## Texte d'étude
################
Sébastien Ledoux Belin, 2021, 348 p., 25 €.

Contre sa prétention à sceller l’unité des citoyens, l’invocation du récit national peut aggraver la polarisation de la société. Pour l’historien Sébastien Ledoux, un nouveau narratif émancipateur aiderait à surmonter les impasses du moment.   

Que le récit national s’invite dans une campagne présidentielle n’est certes pas tout à fait nouveau. Lors de la précédente course élyséenne, le pré-candidat Nicolas Sarkozy et le chef de file des Insoumis Jean-Luc Mélenchon s’étaient donné la réplique sur les déterminants de l’appartenance française. Vercingétorix pour le premier1, 1789 pour le second2. L’opposition en soulignait une autre. D’un côté, une histoire de France, longue, éparse et nourrie de ruptures ; de l’autre un récit national, forcément simplifié, destiné à forger une communauté de citoyens autour d’un passé commun.

Cinq ans plus tard, la logorrhée zemmouriste absorbe les contraires dans un même récit : cohabitent Louis XIV et les pères de la République, de Gaulle et Pétain, Sardou et Brassens. Le récit bunkérise l’histoire, faisant fi de ses tensions et oppositions, tout en établissant la césure entre ses héritiers « naturels » et les « autres ». Au nom de l’identité nationale qu’il est censé promouvoir, le récit du même nom est-il devenu en tant que tel synonyme d’impasse ?

La question n’a pas échappé à Sébastien Ledoux, spécialiste des questions mémorielles, dont le dernier ouvrage s’empare justement de la signification de fond du récit national. Quel est-il et pour quoi faire ? « Il n’est pas qu’un récit, mais bien un contrat social entre un État et ses citoyens. La nationalisation du passé par l’État produit le lien qui se nomme la Nation », analyse l’historien. « On touche ici à l’anthropologie politique liée à l’imaginaire. » Au cœur du fait narratif associant des individus à une collectivité, se joue la construction par les élites d’une entité politique au-delà de leur temps.
################
## Bloc de données

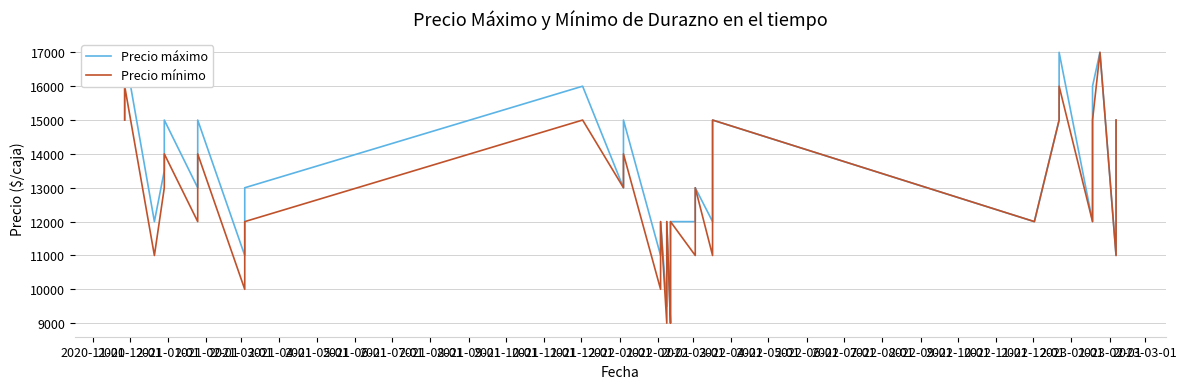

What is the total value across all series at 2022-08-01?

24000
################
## Exercice
Dans le texte d'étude, selon Sébastien Ledoux, qu'est le récit national en plus d'un simple récit ?

## Résultat de l'exercice
Un contrat social entre un État et ses citoyens.